Oltre la Costituzione

Una pericolosa deriva

Dunque la riforma istituzionale che si attendeva da molti anni è arrivata. Peccato che se ne siano accorti in pochi, anzi in pochissimi. E la cosa più strabiliante è che la colonna portante di tale riforma, cioè la Costituzione repubblicana, è rimasta del tutto invariata.

Un tempo ci raccontavano che ogni cambiamento nell’assetto istituzionale dello stato doveva passare attraverso un procedimento di revisione costituzionale, quello previsto dall’articolo 138 della stessa Costituzione. Procedimento lungo, complesso, rischioso, che richiede un ampio accordo fra le forze politiche parlamentari e che, proprio per questo, è stato attuato poche volte nella nostra storia repubblicana.

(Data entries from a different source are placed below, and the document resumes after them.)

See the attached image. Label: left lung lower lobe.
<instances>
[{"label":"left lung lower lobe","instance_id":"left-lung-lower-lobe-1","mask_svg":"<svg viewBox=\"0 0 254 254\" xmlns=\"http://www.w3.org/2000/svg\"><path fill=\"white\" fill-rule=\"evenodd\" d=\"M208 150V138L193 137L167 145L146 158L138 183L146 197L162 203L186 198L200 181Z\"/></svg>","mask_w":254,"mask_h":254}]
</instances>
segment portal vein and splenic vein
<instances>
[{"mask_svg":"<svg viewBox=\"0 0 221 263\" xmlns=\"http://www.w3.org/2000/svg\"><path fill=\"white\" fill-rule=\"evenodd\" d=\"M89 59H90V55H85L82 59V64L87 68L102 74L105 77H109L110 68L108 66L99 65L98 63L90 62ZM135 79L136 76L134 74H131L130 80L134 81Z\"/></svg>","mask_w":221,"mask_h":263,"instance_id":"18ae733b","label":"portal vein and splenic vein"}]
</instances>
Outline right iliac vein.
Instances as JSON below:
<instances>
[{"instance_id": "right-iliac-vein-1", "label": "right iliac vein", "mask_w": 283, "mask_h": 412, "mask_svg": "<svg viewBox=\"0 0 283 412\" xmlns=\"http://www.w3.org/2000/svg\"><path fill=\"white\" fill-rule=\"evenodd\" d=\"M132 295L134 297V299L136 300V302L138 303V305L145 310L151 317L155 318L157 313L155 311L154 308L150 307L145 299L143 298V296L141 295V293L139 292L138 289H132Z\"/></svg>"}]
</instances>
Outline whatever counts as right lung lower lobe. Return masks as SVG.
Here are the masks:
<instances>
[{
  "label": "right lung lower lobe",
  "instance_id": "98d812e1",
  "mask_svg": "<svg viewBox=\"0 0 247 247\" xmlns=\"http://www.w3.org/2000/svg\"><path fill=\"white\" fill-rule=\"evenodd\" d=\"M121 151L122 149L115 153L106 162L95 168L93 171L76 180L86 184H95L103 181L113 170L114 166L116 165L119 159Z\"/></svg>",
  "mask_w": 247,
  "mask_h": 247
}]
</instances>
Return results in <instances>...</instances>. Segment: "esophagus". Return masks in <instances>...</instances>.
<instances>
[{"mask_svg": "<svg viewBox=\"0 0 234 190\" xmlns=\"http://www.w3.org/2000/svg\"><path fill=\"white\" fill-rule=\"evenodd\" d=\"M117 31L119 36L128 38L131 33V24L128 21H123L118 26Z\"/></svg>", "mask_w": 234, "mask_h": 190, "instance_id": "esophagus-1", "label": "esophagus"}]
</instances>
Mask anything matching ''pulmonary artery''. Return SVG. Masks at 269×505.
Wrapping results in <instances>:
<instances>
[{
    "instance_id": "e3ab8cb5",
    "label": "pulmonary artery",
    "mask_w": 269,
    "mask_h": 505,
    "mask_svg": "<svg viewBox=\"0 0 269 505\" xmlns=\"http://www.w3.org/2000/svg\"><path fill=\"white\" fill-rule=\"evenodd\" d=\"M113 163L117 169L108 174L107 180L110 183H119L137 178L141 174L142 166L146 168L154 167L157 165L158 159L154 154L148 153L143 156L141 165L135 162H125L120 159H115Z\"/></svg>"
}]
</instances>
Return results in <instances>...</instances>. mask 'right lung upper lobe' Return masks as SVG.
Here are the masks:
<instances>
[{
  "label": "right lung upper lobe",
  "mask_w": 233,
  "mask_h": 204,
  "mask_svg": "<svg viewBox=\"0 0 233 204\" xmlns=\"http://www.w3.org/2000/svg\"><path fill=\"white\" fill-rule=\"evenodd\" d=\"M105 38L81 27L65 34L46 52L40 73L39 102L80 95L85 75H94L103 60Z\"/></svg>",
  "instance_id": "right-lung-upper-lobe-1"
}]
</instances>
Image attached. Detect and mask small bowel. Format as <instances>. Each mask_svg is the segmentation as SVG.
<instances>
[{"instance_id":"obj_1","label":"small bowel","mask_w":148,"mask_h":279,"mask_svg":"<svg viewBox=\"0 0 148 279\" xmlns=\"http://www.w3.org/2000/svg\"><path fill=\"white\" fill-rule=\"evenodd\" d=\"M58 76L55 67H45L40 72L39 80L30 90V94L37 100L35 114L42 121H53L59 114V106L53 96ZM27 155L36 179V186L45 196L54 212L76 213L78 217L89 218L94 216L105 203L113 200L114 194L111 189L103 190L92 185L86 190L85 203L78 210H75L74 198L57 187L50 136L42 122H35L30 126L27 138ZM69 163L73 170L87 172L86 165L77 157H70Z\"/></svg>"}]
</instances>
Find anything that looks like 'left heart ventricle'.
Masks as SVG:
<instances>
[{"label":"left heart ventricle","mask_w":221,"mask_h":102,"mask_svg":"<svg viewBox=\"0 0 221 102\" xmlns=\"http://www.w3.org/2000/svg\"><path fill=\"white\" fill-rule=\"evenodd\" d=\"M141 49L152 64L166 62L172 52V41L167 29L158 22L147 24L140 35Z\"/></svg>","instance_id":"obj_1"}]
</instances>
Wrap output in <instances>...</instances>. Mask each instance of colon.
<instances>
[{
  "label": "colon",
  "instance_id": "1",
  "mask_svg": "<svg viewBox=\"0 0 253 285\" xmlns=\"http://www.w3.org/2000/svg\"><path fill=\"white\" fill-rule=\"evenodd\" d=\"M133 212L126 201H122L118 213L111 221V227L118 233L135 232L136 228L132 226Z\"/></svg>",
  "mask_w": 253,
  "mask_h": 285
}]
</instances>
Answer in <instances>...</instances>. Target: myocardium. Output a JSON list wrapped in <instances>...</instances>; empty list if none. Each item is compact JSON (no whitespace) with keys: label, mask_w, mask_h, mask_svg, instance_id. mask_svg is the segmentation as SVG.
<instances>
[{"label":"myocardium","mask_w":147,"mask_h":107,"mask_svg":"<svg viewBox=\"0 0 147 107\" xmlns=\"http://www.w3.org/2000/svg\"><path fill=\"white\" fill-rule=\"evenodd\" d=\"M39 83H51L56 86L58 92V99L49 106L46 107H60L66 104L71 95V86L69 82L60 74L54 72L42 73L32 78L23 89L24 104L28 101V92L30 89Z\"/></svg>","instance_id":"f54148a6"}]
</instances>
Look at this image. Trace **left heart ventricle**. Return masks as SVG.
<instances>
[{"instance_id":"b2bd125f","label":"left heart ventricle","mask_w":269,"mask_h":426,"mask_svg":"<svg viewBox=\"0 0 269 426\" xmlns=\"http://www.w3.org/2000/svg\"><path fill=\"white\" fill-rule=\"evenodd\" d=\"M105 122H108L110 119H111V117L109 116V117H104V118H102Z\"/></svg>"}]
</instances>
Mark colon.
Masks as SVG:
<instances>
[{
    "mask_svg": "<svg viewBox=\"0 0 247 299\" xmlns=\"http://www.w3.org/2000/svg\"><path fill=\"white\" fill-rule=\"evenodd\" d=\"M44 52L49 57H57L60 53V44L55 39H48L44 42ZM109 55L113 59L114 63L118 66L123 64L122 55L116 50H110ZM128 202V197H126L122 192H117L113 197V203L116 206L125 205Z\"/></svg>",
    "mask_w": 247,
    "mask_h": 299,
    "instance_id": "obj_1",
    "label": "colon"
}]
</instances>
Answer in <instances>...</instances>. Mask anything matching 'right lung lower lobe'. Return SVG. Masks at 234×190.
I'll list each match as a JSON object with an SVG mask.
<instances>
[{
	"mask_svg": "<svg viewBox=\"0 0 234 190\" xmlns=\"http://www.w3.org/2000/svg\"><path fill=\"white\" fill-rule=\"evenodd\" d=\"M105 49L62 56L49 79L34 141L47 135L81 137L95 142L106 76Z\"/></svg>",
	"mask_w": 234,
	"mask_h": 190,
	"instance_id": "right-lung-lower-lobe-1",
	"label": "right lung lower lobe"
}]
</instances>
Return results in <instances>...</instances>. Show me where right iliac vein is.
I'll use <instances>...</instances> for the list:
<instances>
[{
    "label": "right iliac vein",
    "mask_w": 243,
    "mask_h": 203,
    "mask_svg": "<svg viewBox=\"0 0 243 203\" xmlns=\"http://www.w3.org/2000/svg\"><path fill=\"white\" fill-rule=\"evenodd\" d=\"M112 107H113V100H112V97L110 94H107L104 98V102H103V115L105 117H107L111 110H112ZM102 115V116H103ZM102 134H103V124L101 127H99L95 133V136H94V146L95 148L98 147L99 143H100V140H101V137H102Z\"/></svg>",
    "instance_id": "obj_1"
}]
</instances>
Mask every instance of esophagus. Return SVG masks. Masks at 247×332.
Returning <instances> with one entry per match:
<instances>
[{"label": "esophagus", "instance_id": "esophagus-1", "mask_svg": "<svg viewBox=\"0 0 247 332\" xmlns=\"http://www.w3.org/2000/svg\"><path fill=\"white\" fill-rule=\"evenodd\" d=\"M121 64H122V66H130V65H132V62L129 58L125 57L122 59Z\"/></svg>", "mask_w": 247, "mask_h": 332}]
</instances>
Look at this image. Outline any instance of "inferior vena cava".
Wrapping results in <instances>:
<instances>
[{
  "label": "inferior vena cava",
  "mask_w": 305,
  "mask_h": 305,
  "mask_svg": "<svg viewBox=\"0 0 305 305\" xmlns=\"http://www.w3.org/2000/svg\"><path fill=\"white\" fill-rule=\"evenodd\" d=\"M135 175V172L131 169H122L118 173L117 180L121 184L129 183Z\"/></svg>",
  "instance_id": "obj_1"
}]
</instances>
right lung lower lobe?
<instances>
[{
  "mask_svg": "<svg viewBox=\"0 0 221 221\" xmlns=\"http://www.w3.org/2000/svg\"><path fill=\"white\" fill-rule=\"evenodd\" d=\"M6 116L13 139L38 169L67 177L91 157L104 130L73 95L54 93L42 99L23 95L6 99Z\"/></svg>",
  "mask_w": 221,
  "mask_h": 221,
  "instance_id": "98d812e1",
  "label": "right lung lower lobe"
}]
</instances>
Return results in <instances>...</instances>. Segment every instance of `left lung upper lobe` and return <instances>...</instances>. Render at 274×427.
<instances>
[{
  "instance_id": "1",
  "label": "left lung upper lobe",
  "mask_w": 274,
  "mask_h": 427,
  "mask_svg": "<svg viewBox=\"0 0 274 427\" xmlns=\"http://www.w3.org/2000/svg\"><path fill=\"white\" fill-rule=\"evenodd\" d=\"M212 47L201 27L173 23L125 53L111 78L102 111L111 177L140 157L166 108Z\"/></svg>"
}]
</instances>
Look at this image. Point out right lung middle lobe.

Oggi però ci si accorge che la Costituzione può essere modificata senza passare attraverso quel processo. Tramite un colpo di stato con i carri armati in piazza e i generali a Palazzo Chigi? No, semplicemente con una duplice strategia politica di aggiramento e dimenticanza delle norme costituzionali.

Ci siamo già intrattenuti su come il precedente governo Conte e in parte anche il presente governo Draghi, sfruttando il presunto stato di emergenza pandemico, abbiano prodotto e mantenuto una serie di norme limitative di libertà costituzionali senza che nessuna forza politica -e soprattutto la Presidenza della Repubblica- avessero nulla da ridire. Non è necessario abolire formalmente le norme costituzionali, basta far finta che non esistano: se nessuno strilla, il gioco è fatto. E in pochissimi hanno strillato, e comunque nessuno ha dato loro ascolto, e le modifiche costituzionali sono state imposte nei fatti. Il golpe è avvenuto elegantemente, in un silenzio assordante.

Ma sta anche avvenendo altro, sempre sotto il profilo istituzionale.

Il Recovery fund, come tutti sanno, è il piano di investimenti europeo volto a rilanciare il sistema economico continentale. E fin qui nulla di particolarmente critico, neppure per il nostro paese, se si eccettua il fatto che quelle ingenti risorse potevano agevolmente essere reperite dalle singole nazioni semplicemente ricorrendo ai mercati finanziari, in tempi rapidissimi e senza condizionalità, forse a condizioni leggermente più onerose, ma sicuramente con una procedura più agile e libera per tutti.

Si è preferito, per ragioni oscure (o forse fin troppo chiare), erigere invece un incredibile mausoleo politico- burocratico-contabile che opererà -se opererà- in tempi biblici e con procedure complesse, barocche e vessatorie soprattutto per quei paesi, come l’Italia, che sono sommerse da un debito pubblico colossale e da una amministrazione pubblica storicamente inefficiente. Ma tant’è: così hanno deciso le oligarchie europee e italiane, contro ogni razionalità e interesse nazionale.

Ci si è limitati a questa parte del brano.